Every employment contract will be different, but there are certain common provisions that you'll see again and again. Employees and employers alike should familiarize themselves with the following provisions and what they mean.

Confidentiality agreement: These clauses prevent employees from sharing company trade secrets and other confidential information and intellectual property.

Noncompete agreement: These limit an employee's ability to compete with the company while employed and for a period of time after employment.

Ownership of inventions agreement: If an employee invents something within the course and slope of his or her employment, this provision could ensure that the company will own the invention.

Best efforts agreement: These provisions ensure that employees will do the best job that they can.

Exclusive employment agreement: This prevents employees from working in the same or similar capacity for another company in the same business.

No additional compensation agreement: This prevents employees from getting more money for serving on a managing committee or as an elected officer or director of the company.

No authority to contract agreement: This means that the employee cannot enter into a contract on behalf of or as an agent of the company.

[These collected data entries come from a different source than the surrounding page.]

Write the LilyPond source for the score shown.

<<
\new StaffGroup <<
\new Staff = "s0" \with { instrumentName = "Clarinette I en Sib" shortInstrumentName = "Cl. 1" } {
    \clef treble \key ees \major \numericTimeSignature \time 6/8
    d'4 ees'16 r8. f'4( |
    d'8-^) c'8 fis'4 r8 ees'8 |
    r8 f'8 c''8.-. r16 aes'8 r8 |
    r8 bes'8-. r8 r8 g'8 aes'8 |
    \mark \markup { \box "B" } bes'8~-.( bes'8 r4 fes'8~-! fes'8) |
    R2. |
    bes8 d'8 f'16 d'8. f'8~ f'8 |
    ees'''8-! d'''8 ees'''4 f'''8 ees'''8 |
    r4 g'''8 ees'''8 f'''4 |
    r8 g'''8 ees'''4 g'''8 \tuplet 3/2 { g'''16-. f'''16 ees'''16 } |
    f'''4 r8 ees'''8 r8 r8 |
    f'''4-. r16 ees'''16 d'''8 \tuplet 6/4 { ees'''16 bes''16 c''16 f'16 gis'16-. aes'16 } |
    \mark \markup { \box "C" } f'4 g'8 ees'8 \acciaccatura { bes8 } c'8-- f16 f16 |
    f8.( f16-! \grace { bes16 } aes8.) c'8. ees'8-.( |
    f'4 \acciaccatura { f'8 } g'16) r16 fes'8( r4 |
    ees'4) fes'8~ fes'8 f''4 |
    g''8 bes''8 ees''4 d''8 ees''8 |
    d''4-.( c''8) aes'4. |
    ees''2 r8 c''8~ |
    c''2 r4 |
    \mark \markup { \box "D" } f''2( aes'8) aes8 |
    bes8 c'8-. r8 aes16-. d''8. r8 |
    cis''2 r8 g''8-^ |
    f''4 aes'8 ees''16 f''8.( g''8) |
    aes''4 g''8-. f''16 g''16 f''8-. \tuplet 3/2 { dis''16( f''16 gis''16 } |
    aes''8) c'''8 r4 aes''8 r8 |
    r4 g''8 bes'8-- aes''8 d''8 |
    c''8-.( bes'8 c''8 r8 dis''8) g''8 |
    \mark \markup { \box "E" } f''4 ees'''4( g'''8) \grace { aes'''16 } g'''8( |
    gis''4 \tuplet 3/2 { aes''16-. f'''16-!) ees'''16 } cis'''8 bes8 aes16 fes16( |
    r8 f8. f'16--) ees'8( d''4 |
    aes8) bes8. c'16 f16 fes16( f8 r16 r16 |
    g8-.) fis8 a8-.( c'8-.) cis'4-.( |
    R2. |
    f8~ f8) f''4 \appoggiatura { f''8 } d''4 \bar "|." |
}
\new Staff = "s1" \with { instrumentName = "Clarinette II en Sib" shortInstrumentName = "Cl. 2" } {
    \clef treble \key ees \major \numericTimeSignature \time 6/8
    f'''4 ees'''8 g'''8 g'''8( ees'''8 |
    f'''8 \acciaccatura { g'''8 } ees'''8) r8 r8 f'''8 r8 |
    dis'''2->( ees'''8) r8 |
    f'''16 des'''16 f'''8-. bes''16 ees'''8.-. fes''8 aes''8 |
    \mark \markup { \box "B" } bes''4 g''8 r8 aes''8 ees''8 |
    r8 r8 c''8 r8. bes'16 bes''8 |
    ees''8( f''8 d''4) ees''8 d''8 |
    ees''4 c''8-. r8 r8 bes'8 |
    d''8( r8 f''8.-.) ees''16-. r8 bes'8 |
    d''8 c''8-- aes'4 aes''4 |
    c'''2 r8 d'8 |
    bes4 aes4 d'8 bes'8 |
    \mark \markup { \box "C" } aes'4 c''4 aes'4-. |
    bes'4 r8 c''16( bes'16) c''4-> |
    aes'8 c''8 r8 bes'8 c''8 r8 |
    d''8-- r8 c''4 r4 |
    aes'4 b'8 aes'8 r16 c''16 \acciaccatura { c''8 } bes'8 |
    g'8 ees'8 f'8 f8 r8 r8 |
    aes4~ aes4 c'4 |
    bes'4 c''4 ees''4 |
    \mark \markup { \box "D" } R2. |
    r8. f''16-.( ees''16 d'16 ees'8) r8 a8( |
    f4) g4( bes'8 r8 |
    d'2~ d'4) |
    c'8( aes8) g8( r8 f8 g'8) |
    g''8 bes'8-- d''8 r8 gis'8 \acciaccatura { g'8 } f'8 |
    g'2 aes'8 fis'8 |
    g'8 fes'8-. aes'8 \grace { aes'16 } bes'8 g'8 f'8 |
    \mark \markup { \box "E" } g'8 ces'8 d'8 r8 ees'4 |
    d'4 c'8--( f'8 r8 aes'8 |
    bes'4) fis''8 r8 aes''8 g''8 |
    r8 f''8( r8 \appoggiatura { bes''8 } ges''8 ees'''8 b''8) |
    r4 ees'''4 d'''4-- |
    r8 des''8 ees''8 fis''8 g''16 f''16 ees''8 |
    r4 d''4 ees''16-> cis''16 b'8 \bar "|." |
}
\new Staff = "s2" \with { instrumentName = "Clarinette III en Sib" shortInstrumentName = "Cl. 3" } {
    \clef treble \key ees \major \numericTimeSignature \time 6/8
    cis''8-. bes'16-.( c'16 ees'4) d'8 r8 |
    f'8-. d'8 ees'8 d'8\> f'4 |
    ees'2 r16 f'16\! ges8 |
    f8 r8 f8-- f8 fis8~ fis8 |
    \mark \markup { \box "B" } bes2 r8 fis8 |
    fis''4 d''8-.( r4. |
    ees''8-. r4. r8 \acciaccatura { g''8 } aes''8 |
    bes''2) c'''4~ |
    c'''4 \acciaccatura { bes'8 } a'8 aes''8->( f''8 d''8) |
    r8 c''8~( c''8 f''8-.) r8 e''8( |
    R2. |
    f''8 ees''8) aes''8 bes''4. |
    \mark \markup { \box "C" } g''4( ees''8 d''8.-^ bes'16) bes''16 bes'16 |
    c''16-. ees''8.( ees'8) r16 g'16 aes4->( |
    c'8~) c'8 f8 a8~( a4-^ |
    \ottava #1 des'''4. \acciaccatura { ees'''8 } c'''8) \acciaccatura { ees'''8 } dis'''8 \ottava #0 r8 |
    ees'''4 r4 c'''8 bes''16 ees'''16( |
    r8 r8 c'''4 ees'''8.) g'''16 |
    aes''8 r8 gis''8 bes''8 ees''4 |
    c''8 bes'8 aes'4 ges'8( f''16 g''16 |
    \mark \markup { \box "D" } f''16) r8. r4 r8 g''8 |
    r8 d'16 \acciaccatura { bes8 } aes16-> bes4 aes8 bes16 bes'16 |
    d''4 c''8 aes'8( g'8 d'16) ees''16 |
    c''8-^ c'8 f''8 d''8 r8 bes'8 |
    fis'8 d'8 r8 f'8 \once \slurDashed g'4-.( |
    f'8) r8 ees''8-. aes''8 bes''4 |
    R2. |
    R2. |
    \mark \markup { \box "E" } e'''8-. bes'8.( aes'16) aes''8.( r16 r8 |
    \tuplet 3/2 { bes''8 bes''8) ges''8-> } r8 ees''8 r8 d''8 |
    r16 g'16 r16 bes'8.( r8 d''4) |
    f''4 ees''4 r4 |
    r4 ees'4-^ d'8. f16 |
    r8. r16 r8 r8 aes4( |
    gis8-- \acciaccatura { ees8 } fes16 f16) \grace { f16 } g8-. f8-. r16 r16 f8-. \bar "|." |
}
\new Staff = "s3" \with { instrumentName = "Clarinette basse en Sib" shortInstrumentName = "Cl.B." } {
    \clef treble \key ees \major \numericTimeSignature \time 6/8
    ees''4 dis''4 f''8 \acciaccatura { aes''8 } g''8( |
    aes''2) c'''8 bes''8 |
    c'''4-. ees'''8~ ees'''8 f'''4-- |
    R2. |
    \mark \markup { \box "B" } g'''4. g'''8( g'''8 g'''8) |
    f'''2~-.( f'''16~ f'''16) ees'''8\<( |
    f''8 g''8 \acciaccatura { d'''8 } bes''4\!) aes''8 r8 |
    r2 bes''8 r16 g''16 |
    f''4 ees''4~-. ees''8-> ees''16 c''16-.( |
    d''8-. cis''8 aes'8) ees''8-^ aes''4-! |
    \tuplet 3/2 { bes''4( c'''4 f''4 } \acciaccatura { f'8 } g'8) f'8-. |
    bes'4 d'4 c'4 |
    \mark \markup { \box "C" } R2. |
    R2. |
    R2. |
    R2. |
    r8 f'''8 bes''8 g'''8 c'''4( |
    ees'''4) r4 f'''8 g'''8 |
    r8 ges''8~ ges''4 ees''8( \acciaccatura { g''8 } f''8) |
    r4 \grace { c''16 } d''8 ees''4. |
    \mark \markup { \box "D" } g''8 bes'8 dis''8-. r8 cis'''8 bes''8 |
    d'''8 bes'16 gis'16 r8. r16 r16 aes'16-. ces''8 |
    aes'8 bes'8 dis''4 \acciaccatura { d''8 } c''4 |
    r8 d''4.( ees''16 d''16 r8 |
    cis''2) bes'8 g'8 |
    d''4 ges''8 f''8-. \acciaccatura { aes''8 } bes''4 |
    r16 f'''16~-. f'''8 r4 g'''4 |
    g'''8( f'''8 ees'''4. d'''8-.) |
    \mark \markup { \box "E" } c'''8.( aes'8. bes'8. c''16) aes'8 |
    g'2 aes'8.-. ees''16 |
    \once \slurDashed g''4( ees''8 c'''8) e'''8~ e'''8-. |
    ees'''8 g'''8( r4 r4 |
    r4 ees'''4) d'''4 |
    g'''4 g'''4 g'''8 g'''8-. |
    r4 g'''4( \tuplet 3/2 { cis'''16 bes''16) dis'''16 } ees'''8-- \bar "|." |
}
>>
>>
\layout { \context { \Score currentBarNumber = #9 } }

Termination agreement: This offers guidelines for terminating the employment contract.

Arbitration agreement: Arbitration clauses require employees and employers to arbitrate any disputes related to the contract instead of going to court to resolve them.

Choice of law agreement: These indicate in which state any employment disputes shall be litigated.

Does your employment agreement have any of the above provisions? Is there another kind of provision contained in your agreement that you don't understand? Whether you're an employer or an employee, make sure that you completely understand the legal implications of any employment agreement and all the provisions it contains before you sign the document.